Azerbaycan'ın, Ermenistan'ın Karabağ işgaline karşılık verdiği ilk günlerdi. SİHA'larımız Ermenistan'ın S-300'lerini etkisiz hale getirirken, Kasırga füzelerimiz de cepheyi başlarına yıkıyordu. Türkiye, tüm varlığı ile Azerbaycan'ın yanında olduğunu gösteriyordu.
İşte Azerbaycan'ın işgale topyekûn direnişe başladığı o ilk gün, Türkiye dışındaki aktörleri göreve çağıran iki muhalefet lideri vardı. Ağızlarını açar açmaz, "Minsk üçlüsü müdahale etmeli" dediler. Onlar Meral Akşener ve Ali Babacan'dı. Peki, Minsk üçlüsü nedir? Bugüne dek Ermenistan'ın yanında durduğunu bildiğimiz ABD, Fransa ve Rusya.
Bugün Azerbaycan'ın 30 yıllık işgali 44 günde sona erdirişinin birinci yıldönümü. Bu vesileyle "zor zamanda" kim ne yapmış, bir kez daha arşivden hatırlatmak isterim:
"Türk Devleti kendine yakışan azametle duruma nasıl müdahale ettiyse, muhalefetimiz de o kadar cılız biçimde ve aslında Azerbaycan aleyhinde mevzuya sahip çıkar göründü. Kılıçdaroğlu şahsen hiçbir şey yazmadı, CHP resmi sayfasının yazdıklarını paylaştı. En vahim olan ifadelerse Kılıçdaroğlu'nun başdanışmanı Ünal Çeviköz'den geldi: Türkiye'nin Azerbaycan'a 'maalesef' silah verdiğini ve hatta 'cihatçıları' ülkeye soktuğunu iddia(!) etti. Bu iddia, Azerbaycan düşmanı ülkelerce sonradan dile getirilip aleyhimize kullanılacaktı.
Meral Akşener ve Deva Partisi ise bir yandan sözle Azerbaycan'a destek verirken, diğer yandan aynı cümlede Minsk grubunu müdahaleye çağırdı. Minsk grubu ne? ABD, Rusya ve Fransa'nın eşbaşkanlığı ile AGİT bünyesinde kurulmuş bir bürokratik ekran koruyucu. Ekranın arkasında Azerbaycan Türkü'nden yana mı, Ermenistan'dan yana mı durduklarını bilmek için az buçuk tarih bilmek yeterli.
::::::::
Verilen görev 1 ▸ Makaleden, "Azerbaycan'ın, Ermenistan'ın Karabağ" ifadesini içeren yerden başlayan ve "Fransa ve Rusya." ifadesinden sonra biten bölümü değiştirmeden çıkarın.

Alıntılanan satırlar ▸
::::::::
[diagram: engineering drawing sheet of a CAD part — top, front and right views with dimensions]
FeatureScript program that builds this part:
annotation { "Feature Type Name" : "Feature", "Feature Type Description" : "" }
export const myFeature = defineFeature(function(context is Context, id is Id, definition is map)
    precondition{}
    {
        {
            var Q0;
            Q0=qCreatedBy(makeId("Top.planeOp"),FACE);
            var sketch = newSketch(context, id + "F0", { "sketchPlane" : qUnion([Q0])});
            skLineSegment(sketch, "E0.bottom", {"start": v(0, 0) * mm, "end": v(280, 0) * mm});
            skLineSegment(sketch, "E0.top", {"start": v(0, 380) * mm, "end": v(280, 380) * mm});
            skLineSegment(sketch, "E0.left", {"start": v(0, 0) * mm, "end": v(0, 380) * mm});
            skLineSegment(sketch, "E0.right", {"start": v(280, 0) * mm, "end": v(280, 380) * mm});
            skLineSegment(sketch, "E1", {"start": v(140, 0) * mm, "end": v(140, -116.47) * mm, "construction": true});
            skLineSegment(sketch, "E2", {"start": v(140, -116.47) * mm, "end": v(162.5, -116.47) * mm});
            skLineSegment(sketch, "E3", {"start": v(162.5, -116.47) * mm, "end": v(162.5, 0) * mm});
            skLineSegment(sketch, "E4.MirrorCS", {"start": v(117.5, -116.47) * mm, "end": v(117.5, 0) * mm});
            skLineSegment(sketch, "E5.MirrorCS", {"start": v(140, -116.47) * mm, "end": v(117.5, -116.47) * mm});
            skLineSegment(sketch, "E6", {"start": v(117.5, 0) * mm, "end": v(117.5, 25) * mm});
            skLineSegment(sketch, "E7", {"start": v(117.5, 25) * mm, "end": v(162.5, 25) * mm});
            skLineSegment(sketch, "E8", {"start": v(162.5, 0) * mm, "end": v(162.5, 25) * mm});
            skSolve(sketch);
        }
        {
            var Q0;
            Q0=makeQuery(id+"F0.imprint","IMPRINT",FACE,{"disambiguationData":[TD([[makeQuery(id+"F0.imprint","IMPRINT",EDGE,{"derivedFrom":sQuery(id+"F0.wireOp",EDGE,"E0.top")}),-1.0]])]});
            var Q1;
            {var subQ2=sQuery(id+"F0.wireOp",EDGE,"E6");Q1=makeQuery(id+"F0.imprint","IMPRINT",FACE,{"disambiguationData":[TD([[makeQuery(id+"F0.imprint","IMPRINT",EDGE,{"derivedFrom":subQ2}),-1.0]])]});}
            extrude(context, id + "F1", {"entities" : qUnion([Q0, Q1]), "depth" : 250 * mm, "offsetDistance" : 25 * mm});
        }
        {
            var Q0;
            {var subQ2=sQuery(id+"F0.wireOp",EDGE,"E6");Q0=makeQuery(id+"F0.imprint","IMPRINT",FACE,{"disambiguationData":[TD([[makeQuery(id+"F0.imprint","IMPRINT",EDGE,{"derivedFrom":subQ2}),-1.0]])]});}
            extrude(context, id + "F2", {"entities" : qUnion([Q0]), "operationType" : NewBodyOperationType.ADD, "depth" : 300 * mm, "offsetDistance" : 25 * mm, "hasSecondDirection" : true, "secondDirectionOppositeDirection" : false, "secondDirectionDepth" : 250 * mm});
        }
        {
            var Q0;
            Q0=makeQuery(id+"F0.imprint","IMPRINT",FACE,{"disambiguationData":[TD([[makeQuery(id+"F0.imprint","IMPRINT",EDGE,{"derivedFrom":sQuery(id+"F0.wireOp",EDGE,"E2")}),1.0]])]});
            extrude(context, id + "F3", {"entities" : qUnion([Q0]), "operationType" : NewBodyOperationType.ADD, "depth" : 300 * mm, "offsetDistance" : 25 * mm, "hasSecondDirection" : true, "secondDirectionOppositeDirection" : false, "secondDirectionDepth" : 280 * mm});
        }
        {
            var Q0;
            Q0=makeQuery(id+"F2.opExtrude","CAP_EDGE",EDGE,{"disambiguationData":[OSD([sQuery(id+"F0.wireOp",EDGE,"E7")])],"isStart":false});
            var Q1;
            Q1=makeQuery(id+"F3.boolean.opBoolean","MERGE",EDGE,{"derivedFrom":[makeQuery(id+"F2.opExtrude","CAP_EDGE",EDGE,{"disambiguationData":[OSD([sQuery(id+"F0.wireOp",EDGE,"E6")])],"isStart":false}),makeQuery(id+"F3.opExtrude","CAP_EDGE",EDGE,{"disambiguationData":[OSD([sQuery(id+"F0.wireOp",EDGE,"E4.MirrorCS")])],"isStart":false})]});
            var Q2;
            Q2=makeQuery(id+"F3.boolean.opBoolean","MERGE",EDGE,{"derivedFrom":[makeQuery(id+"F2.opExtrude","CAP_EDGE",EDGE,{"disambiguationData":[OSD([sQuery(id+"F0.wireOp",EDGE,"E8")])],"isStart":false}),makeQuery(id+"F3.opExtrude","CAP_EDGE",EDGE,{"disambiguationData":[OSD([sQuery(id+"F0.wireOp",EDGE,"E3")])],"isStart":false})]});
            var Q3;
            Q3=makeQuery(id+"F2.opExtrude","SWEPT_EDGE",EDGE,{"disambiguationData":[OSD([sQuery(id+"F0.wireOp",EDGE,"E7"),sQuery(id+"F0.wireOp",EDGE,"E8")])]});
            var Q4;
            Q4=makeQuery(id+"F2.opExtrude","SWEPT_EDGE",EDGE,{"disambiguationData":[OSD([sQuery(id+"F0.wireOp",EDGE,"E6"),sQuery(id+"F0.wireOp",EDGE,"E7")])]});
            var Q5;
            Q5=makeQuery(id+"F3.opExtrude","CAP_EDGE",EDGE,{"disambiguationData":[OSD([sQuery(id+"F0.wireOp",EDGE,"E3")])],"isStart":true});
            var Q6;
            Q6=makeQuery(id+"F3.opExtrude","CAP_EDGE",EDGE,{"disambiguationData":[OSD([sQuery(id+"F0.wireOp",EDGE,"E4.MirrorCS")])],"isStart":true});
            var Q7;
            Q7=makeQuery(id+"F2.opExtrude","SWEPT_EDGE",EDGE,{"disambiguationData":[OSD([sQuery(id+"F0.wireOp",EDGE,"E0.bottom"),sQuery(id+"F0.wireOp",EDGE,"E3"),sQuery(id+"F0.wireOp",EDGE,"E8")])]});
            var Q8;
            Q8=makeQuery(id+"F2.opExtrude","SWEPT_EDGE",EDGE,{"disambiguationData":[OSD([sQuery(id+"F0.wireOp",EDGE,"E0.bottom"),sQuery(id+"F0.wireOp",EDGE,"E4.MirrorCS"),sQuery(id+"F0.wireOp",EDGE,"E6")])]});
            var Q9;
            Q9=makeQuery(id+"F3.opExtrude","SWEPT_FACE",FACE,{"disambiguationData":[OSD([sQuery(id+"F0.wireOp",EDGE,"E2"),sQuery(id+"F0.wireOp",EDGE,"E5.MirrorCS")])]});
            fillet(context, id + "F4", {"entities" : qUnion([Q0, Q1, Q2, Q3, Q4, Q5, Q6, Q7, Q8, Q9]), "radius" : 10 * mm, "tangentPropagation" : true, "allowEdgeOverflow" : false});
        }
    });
::::::::
Verilen görev 2 ▸ Yukarıdaki satırlar arasında "hasSecondDirection" dizesini barındıranların her birini bulun ve tam olarak kopyalayın.

Alıştırma yanıtı 1 ▸
Azerbaycan'ın, Ermenistan'ın Karabağ işgaline karşılık verdiği ilk günlerdi. SİHA'larımız Ermenistan'ın S-300'lerini etkisiz hale getirirken, Kasırga füzelerimiz de cepheyi başlarına yıkıyordu. Türkiye, tüm varlığı ile Azerbaycan'ın yanında olduğunu gösteriyordu.
İşte Azerbaycan'ın işgale topyekûn direnişe başladığı o ilk gün, Türkiye dışındaki aktörleri göreve çağıran iki muhalefet lideri vardı. Ağızlarını açar açmaz, "Minsk üçlüsü müdahale etmeli" dediler. Onlar Meral Akşener ve Ali Babacan'dı. Peki, Minsk üçlüsü nedir? Bugüne dek Ermenistan'ın yanında durduğunu bildiğimiz ABD, Fransa ve Rusya.

Alıştırma yanıtı 2 ▸
            extrude(context, id + "F2", {"entities" : qUnion([Q0]), "operationType" : NewBodyOperationType.ADD, "depth" : 300 * mm, "offsetDistance" : 25 * mm, "hasSecondDirection" : true, "secondDirectionOppositeDirection" : false, "secondDirectionDepth" : 250 * mm});
            extrude(context, id + "F3", {"entities" : qUnion([Q0]), "operationType" : NewBodyOperationType.ADD, "depth" : 300 * mm, "offsetDistance" : 25 * mm, "hasSecondDirection" : true, "secondDirectionOppositeDirection" : false, "secondDirectionDepth" : 280 * mm});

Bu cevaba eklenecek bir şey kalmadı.